I didn’t plan for her to push this topic. “I’m not interested in mindlessly loving someone who could turn around and betray me.”
“You don’t come across as uninterested. You come across as adamant. If you weren’t planning on marrying for love, did you always plan to be in an arranged marriage?”
I leaned back in my seat, faking indifference. “You’re reading into shit that doesn’t matter. Sit back and enjoy your drink.”
I didn’t mean for my voice to come across as hard and distant. Maybe even a little commanding. She flinched and narrowed her eyes as she stared at me. She opened her mouth, but she seemed to think better of it before she shook her head and did as I ordered.
And damn it, a part of me hated that she didn’t rise up to challenge me like she had wanted to.
“Did you plan on marrying for love?” I asked.
“Don’t we all?” She stopped and corrected herself. “Everyone other than you, of course.”
“Not in this business, we don’t.”
“Why do you assume I planned on staying in this business?” she asked, tilting her head.
“You’re here, aren’t you?”
She didn’t reply immediately, and the hesitation had me looking deeper into her expression. Sadness and regret lay there, but she shook them off and shrugged. “I guess I am.”
“Why?”
“Why what?” she asked.
“Why are you here if you didn’t plan on staying in this business?”

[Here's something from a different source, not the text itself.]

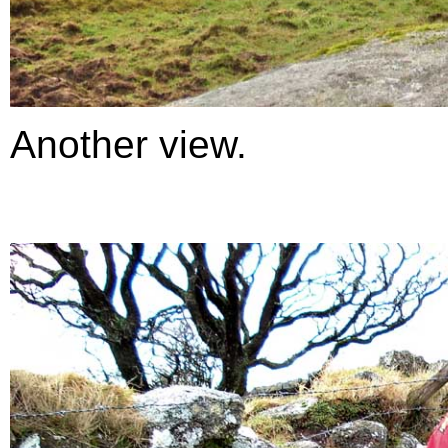
Another view.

Again, hesitation. “Enzo, I think there are a lot of off-limit topics about our pasts. Your commitment issues. My career aspirations. I’m sure we’ll add more to the list.”
I could have left it at that. I didn’t need to know anything about her, and I never planned on sharing more about myself than what she could see on the surface. Aria wasn’t going to be my friend or companion. She’d be the woman responsible for holding our families together, and that was it.

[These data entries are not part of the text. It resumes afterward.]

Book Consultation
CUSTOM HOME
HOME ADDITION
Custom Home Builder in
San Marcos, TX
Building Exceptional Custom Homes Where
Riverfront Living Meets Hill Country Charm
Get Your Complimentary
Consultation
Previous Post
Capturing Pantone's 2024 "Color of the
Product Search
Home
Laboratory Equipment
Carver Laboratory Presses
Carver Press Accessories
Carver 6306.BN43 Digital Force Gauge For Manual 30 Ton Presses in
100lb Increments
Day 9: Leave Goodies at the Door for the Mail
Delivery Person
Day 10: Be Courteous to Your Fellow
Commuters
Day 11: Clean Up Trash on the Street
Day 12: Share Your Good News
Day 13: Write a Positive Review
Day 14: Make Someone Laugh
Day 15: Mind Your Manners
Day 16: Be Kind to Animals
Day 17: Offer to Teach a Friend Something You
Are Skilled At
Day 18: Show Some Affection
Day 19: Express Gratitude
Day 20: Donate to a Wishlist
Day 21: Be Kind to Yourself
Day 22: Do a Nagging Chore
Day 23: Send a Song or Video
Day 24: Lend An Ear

But I couldn’t help myself.
With her this close, I could never help myself from spewing utter bullshit. Adding alcohol into the mix… well, that wasn’t my brightest idea.
“You did plan on leaving. What were you going to do?”
She only shook her head and leaned back, shifting her attention to where people danced to the slower instrumental music from live musicians that played on the patio. “It doesn’t matter,” she said on an exhale. She lifted her glass. “We’re here now. Cheers to that.”
“Tell me something real about you, Aria. Something that’s not off limits.”
She considered my question and pursed her lips. “I have a photographic memory.”
I blinked.
“That’s not possible.”
She nodded and pointed to her head. “Everything I have ever seen or heard is right up here, ripe for the picking. My younger sister Noemi learned how to code before she got really good with computers, and she’d have me memorize her long lines of code to recite back.”
“Noemi?” I asked, my attention catching on the name for some reason.
“Yeah. She’s the second oldest.”
I had never met her siblings, but I knew their names. Evelina and Livia were the youngest, and Noemi…
My eyes widened with realization.
“Don’t look at me like that. She’s still my sister.”
But she wasn’t just Aria’s sister. She was on our kill list. There were reports from everywhere about her involvement with the Russians. Alonzo claimed she was kidnapped, but we had seen her walking freely at the side of Anton Petrov, the Russian mob boss responsible for my parents’ deaths.
Alonzo had been responsible for apprehending my parents’ killer, and he had given no further information. He claimed it was a hitman from Anton Petrov himself, but other people reported a betrayal among the Russian’s inner circle. A betrayal that led to their deaths.
Aria watched me, waiting for a response I wouldn’t give.
The conflict had nothing to do with her, especially since her sister was on our “capture and kill” list.
“It’s about time to go to the reception hall,” I said, pushing back from my chair and giving no further explanation.
It was too easy to forget who she was while I spoke to her.
Forgetting that she was my enemy—that she had no true loyalty to me—was dangerous.
I couldn’t let myself fall into that trap.